- **Listed records**:
☆ ☆ ☆ ☆ ☆

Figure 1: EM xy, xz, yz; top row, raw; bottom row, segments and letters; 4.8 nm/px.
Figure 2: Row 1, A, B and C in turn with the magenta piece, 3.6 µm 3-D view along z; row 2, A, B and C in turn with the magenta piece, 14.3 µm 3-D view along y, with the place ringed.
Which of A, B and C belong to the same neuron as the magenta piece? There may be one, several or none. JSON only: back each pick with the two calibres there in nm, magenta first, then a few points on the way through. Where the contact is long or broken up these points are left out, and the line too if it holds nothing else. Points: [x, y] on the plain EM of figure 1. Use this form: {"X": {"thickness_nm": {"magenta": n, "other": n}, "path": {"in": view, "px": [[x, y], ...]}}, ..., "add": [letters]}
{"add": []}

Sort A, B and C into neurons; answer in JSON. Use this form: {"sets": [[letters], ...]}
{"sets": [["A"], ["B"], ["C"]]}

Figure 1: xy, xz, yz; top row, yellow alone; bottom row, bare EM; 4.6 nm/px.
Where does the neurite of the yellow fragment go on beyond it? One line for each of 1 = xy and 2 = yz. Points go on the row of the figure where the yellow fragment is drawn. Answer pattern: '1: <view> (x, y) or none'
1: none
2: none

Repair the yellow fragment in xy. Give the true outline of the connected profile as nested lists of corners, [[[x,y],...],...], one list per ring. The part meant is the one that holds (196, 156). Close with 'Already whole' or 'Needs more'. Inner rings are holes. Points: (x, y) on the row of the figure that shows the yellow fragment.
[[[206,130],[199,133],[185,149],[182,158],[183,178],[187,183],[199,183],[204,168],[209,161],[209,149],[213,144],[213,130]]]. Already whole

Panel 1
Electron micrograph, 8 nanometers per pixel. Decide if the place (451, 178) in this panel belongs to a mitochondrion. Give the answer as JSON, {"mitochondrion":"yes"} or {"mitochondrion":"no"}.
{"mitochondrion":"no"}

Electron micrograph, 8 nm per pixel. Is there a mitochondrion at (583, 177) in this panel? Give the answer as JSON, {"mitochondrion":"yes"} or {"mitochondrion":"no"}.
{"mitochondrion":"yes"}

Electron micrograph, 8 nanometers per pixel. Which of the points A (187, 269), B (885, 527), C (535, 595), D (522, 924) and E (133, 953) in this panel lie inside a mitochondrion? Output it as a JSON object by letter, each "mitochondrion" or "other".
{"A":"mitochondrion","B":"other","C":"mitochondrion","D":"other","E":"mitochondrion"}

☆ ☆ ☆ ☆ ☆

- **What to produce**: The answer must be every line of the records that contains the word "bottom".

- **Response to this task**:
Figure 1: EM xy, xz, yz; top row, raw; bottom row, segments and letters; 4.8 nm/px.
Figure 1: xy, xz, yz; top row, yellow alone; bottom row, bare EM; 4.6 nm/px.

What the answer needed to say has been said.